**TASK TO COMPLETE**: Retype the material from the line with "table_cell 1001 [78, 665, 313, 715]" to the line with "table_header Bus command", including both of those lines, with every character unchanged.

---------- RECORDS SHOWN ----------

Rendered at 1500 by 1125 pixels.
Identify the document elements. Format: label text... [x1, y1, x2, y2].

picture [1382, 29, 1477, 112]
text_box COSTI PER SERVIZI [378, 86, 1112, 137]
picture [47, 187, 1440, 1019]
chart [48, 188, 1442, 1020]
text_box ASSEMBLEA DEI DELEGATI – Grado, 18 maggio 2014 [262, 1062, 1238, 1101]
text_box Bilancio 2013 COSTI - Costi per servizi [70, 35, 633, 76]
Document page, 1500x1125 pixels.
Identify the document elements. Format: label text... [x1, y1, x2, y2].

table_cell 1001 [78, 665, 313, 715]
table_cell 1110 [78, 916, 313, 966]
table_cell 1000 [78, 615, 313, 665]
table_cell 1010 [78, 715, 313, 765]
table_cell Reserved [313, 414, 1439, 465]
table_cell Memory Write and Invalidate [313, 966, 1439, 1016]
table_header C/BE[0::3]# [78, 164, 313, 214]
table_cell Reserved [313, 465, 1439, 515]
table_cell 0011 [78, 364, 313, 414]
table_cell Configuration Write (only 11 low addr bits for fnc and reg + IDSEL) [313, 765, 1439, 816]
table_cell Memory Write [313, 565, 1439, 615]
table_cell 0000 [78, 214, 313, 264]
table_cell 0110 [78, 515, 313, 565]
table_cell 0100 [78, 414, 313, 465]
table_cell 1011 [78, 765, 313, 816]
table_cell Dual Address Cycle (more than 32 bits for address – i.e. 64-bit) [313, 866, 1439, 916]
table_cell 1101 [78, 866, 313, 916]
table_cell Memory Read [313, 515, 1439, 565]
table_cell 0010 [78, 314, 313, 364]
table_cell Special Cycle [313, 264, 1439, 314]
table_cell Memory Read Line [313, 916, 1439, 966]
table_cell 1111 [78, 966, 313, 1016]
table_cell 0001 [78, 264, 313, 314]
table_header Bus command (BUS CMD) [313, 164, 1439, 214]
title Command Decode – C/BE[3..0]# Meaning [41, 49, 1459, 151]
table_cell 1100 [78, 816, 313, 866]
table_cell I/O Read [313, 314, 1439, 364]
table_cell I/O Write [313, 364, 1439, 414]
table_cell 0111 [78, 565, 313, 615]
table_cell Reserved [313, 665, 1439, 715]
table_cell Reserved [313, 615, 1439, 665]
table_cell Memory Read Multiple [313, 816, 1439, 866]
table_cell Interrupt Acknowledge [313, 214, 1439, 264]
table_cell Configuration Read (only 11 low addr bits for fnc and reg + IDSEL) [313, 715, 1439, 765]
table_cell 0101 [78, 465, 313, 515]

----------

**TASK RESULT**:
table_cell 1001 [78, 665, 313, 715]
table_cell 1110 [78, 916, 313, 966]
table_cell 1000 [78, 615, 313, 665]
table_cell 1010 [78, 715, 313, 765]
table_cell Reserved [313, 414, 1439, 465]
table_cell Memory Write and Invalidate [313, 966, 1439, 1016]
table_header C/BE[0::3]# [78, 164, 313, 214]
table_cell Reserved [313, 465, 1439, 515]
table_cell 0011 [78, 364, 313, 414]
table_cell Configuration Write (only 11 low addr bits for fnc and reg + IDSEL) [313, 765, 1439, 816]
table_cell Memory Write [313, 565, 1439, 615]
table_cell 0000 [78, 214, 313, 264]
table_cell 0110 [78, 515, 313, 565]
table_cell 0100 [78, 414, 313, 465]
table_cell 1011 [78, 765, 313, 816]
table_cell Dual Address Cycle (more than 32 bits for address – i.e. 64-bit) [313, 866, 1439, 916]
table_cell 1101 [78, 866, 313, 916]
table_cell Memory Read [313, 515, 1439, 565]
table_cell 0010 [78, 314, 313, 364]
table_cell Special Cycle [313, 264, 1439, 314]
table_cell Memory Read Line [313, 916, 1439, 966]
table_cell 1111 [78, 966, 313, 1016]
table_cell 0001 [78, 264, 313, 314]
table_header Bus command (BUS CMD) [313, 164, 1439, 214]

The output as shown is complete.